This is actually a great thread idea. Lots of bickering and strong ideals exist on both sides, and it's nice to see personal perspectives.
To start in the way those before me did; as a young kid, I too helped my father repair our cars (mostly American at first), do basic home repairs, and attempt to install ceiling fans. Most of my memories involve being screamed at, nervously holding a D-cell flashlight in the general direction of what I thought we were working on, and not having the right tools. About 75% US, mostly craftsman, then some Chinese and Taiwanese making up the rest. Problem was, we rarely actually could just tackle a job. First we would attempt to remove a rusty metric bolt with a 12-point SAE socket. I learned the right tool was always worth the price.
This theme of ALWAYS having the right tool, or something close, is now my #1 philosophy. I still use some 3/8s sockets from my first tool set, a 150-ish piece craftsman set, yes, it was USA. I've lost a few over the years, replaced with other brands at random. I have 6 or so brands between 6 and 19. On the craftsman topic, I never was all that impressed in general. I vastly prefer my Sunex combo wrenches to my US craftsmans.

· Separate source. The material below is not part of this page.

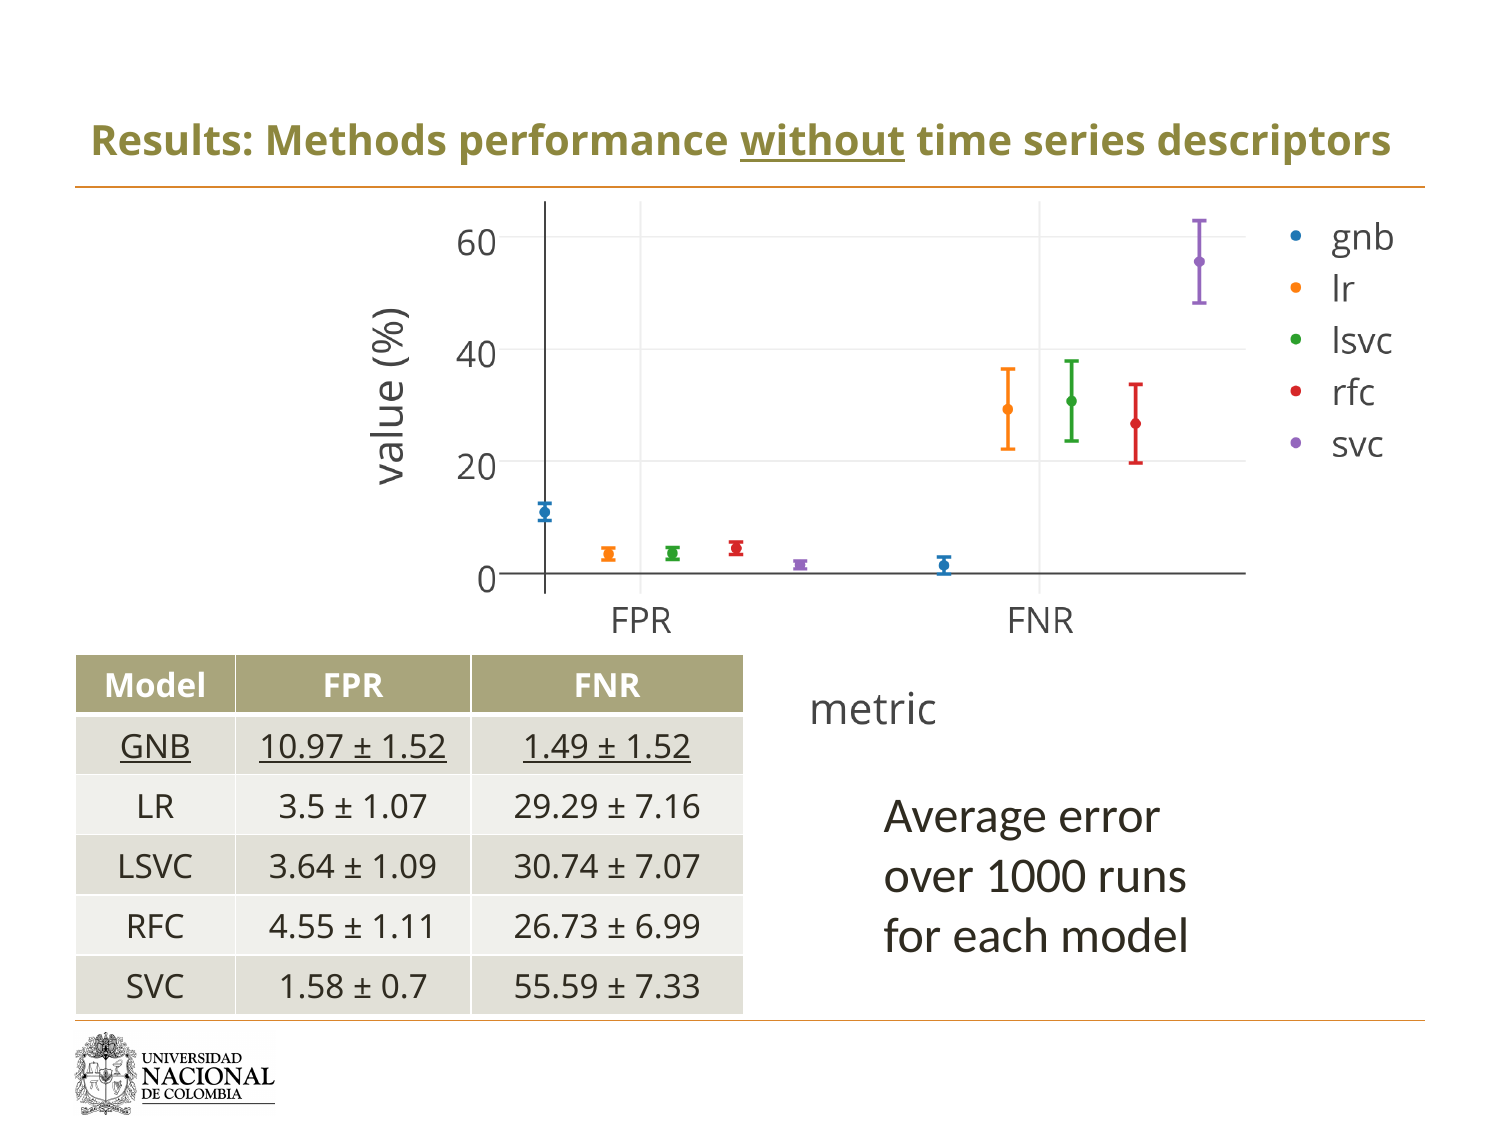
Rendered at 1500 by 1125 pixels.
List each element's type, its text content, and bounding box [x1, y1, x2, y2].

Anyways, COO is basically irrelevant to me. I love Taiwan, thanks to brands like sunex and GW; gives me a LOT of variety and buying power. For instance, in 3/8 drive, I have shallow, semi-deep, and deep, all 3 types in both impact and chrome. Some are snap-on, some parts-store generic, some GW, some sunex, some matco..... It's on a taiwanese tray too, works as well as any US tray I've seen. Matco/Mac have really gotten on my **** list, because if I'm buying Taiwan, I'm supposed to be saving money. Snap On I'm currently aggravated with. A string of slow warranty claims (dealer was having health issues, not his fault, no ill-will) followed by his retirement, and now no dealer. I have $250 worth of busted snap on stuff that is making me $0. I buy from brands I trust. I buy cheap versions first, then upgrade later if/when the tool re-pays itself. I'm a mechanic, every day, 55+ hours a week. It can be stressful. I don't need debt adding to that stress. I use my HF impact sockets literally every day. In 5 years of daily shop use, I broke 1. I used another socket to finish the job, and since I spit the socket with a 6-foot cheater bar, I don't blame poor quality.
tl;dr - I love my tools, and don't care where they come from. USA can ****, any country can make a ****** design or have a poor production run. Basic common sense while looking at things like casting quality, ratchet mechanism free-play, etc. will usually prevent buying bad tools.
Tools are like women, every nation has at least one good example. Seriously though, where can I find some red-headed tools?